Given task A ▸ In the feature on objects in art, what were visitors to Jeremy Deller's Venice pavilion offered the chance to do?
Given task B ▸ Reproduce word for word everything in the rows from the line containing "genus: Brugmansia" down to the last line of the rows, both ends included.

Selected excerpt ▸
Feature

Indifferent Objects

In our obsession with objects what has happened to the subject asks Laura McLean-Ferris

What’s going on with the objects? Something’s up with them. Or is something up with us? They have been making their presence felt lately. Like Tippi Hedren’s character in The Birds, 1963, we have just been noticing them a lot more, as though these once well-behaved entities might suddenly have different attitudes. Objects have a different glamour to them in the current moment and, as such, they are everywhere in art, and everywhere presented in a way that asserts their status as ‘objects’. They spin and dance and talk in film and video, telling stories – think of Elizabeth Price’s User Group Disco, 2009, or Duncan Campbell’s It for Others, 2013, seen at this year’s Venice Biennale. In Jeremy Deller’s ‘English Magic’, his pavilion in Venice, visitors were offered the chance to handle Neolithic hand axes in order to feel some of their ancient power – history or magic embedded in the object. Mark Leckey’s contribution to ‘The Encyclopedic Palace’, the main Biennale exhibition, involved 3D scanning various objects in his curated exhibition ‘The Universal Addressability of Dumb Things’ that was concurrently on view at Nottingham Contemporary. Objects such as rocks, stones and carvings glower meaningfully in vitrines, commonly appropriated as readymades. We listen to the sounds of objects in audio recordings and we analyse them with machines and we look and look and look at them. Ancient objects from other civilisations are particularly prone to such treatment. Is this because our civilisation appears to be changing so quickly and is built on foundations that look shakier than ever? Perhaps we believe that we can learn something from those that have gone before and that have left their objects behind for us as clues.

Task input ▸
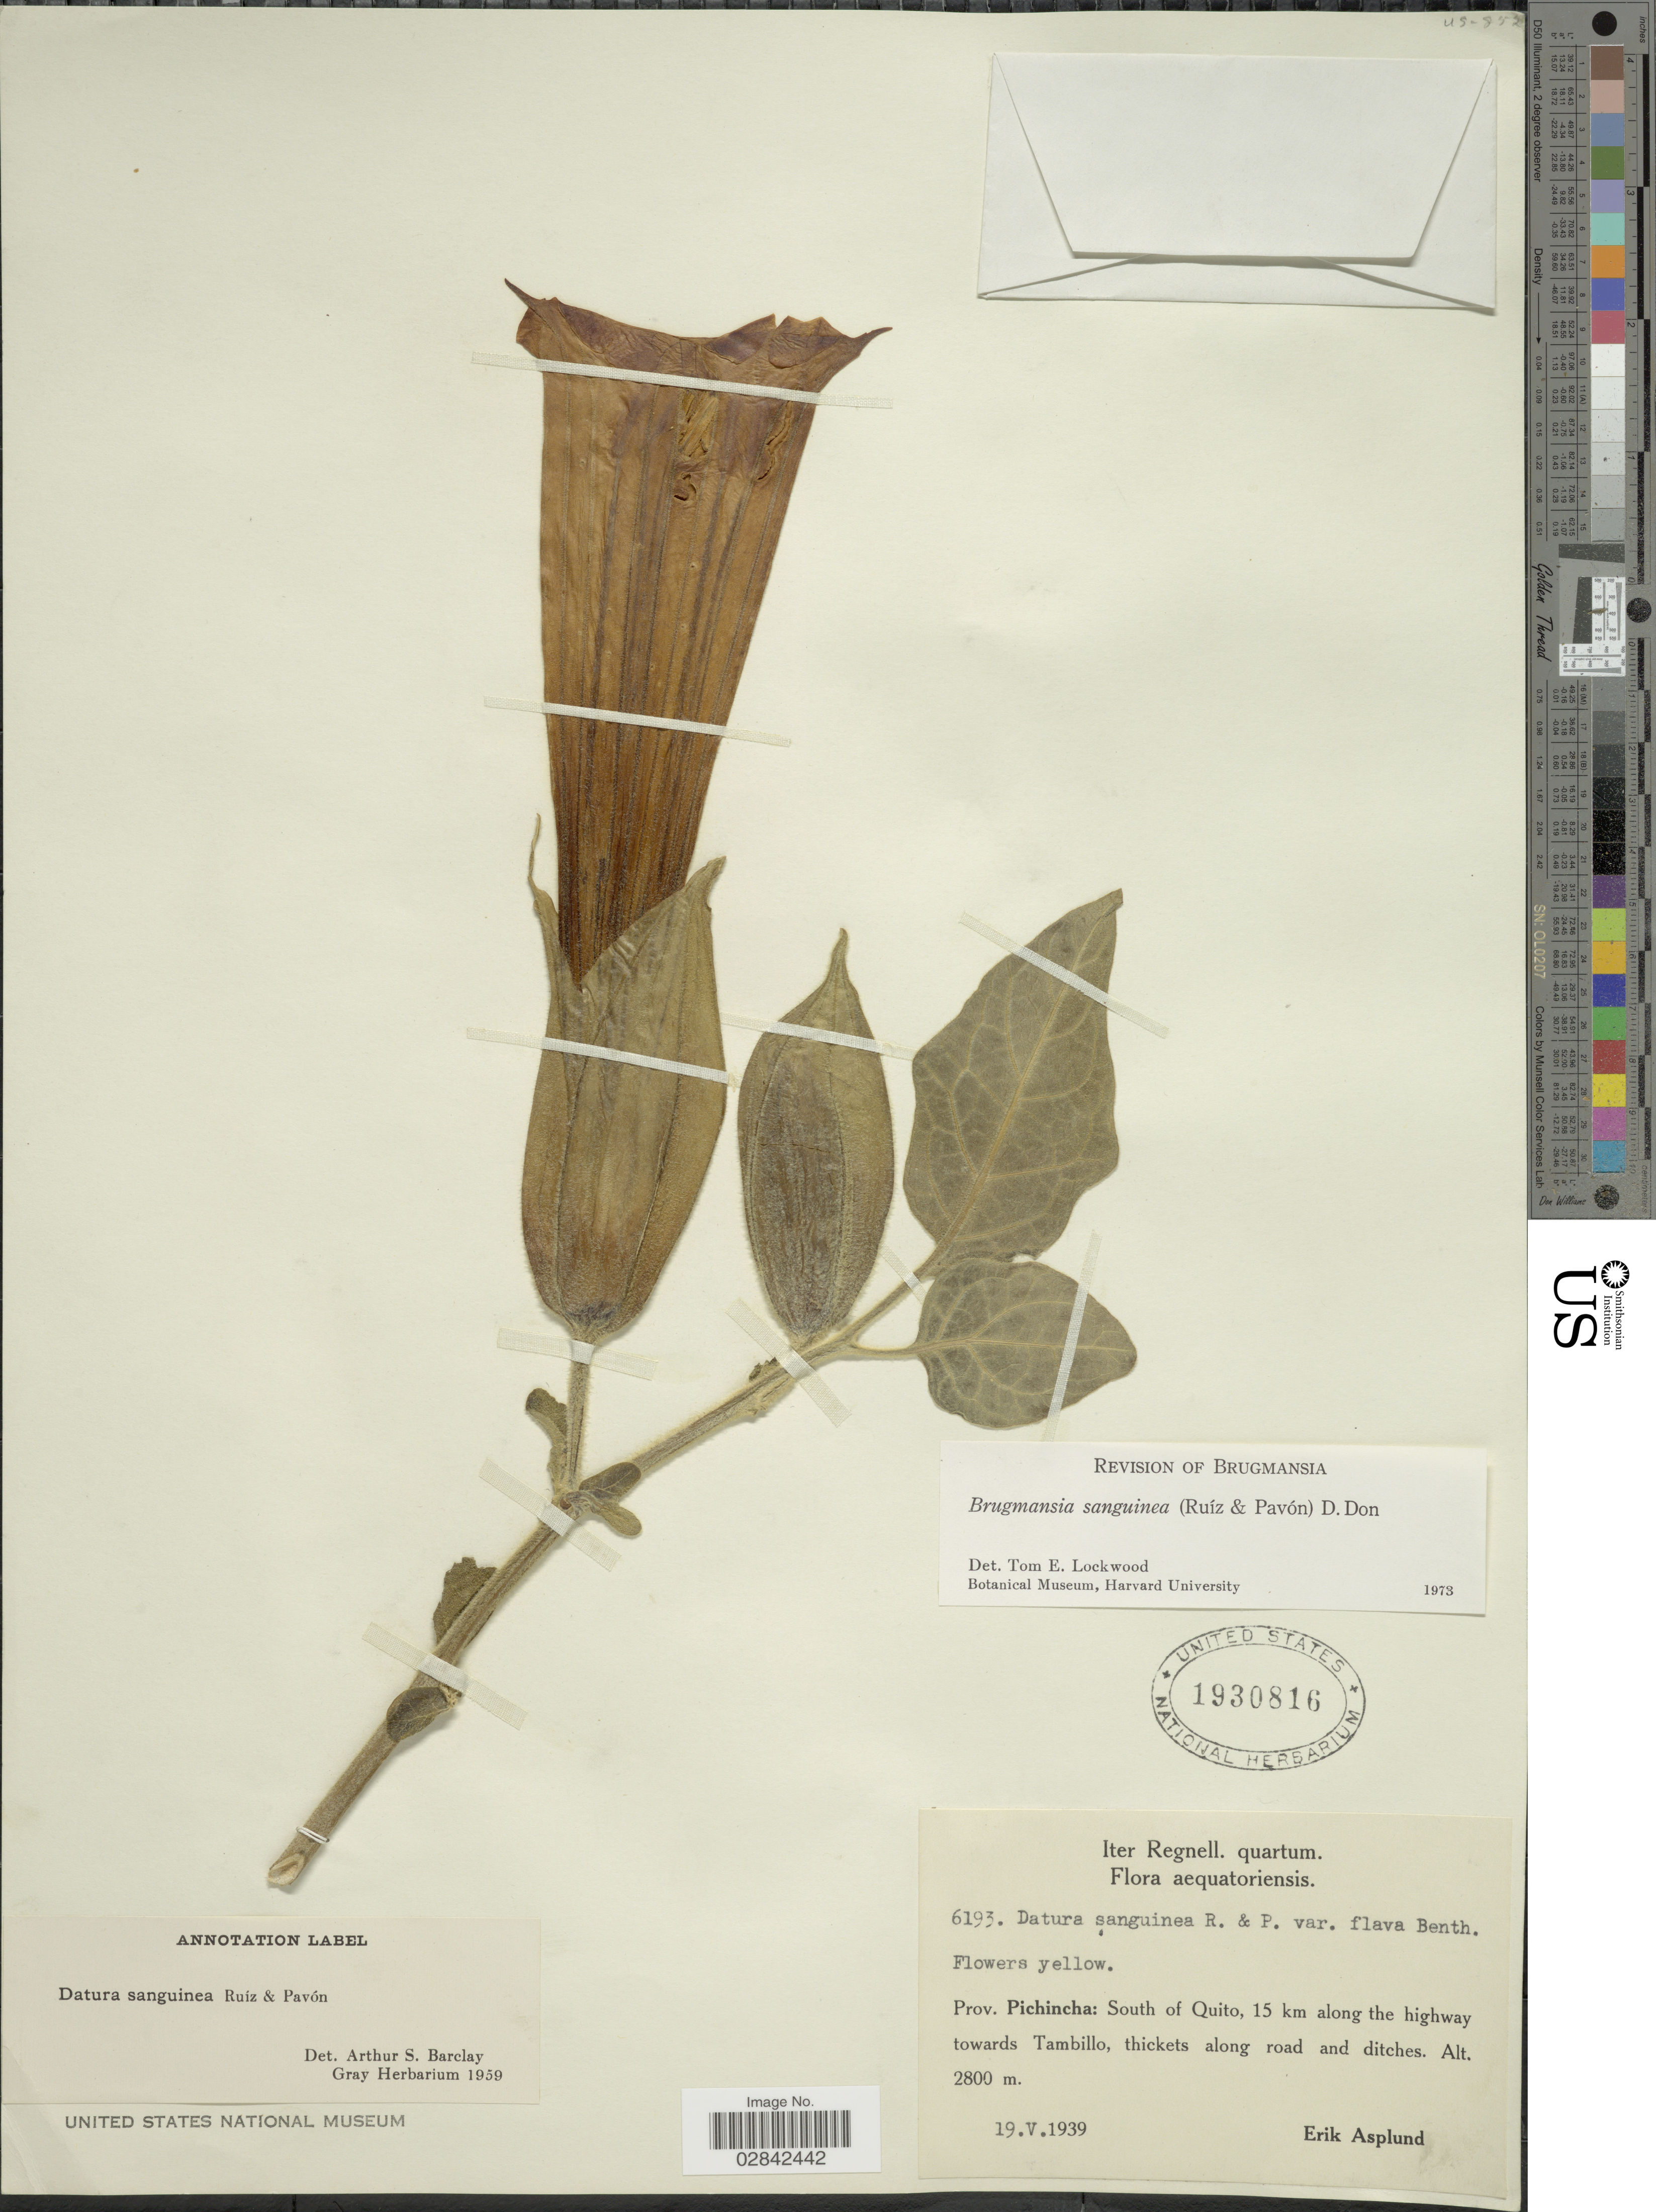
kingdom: Plantae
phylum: Tracheophyta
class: Magnoliopsida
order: Solanales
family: Solanaceae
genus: Brugmansia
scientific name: Brugmansia sanguinea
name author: (Ruiz & Pav.) D. Don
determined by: Lockwood, T. E.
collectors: E. Asplund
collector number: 6193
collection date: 1939-05-19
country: Ecuador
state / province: Pichincha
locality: South of Quito, 15 km along the highway towards Tambillo, thickets along road and ditches.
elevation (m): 2800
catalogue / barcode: US 1930816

Written answer A ▸ They were offered the chance to handle Neolithic hand axes.

Written answer B ▸
genus: Brugmansia
scientific name: Brugmansia sanguinea
name author: (Ruiz & Pav.) D. Don
determined by: Lockwood, T. E.
collectors: E. Asplund
collector number: 6193
collection date: 1939-05-19
country: Ecuador
state / province: Pichincha
locality: South of Quito, 15 km along the highway towards Tambillo, thickets along road and ditches.
elevation (m): 2800
catalogue / barcode: US 1930816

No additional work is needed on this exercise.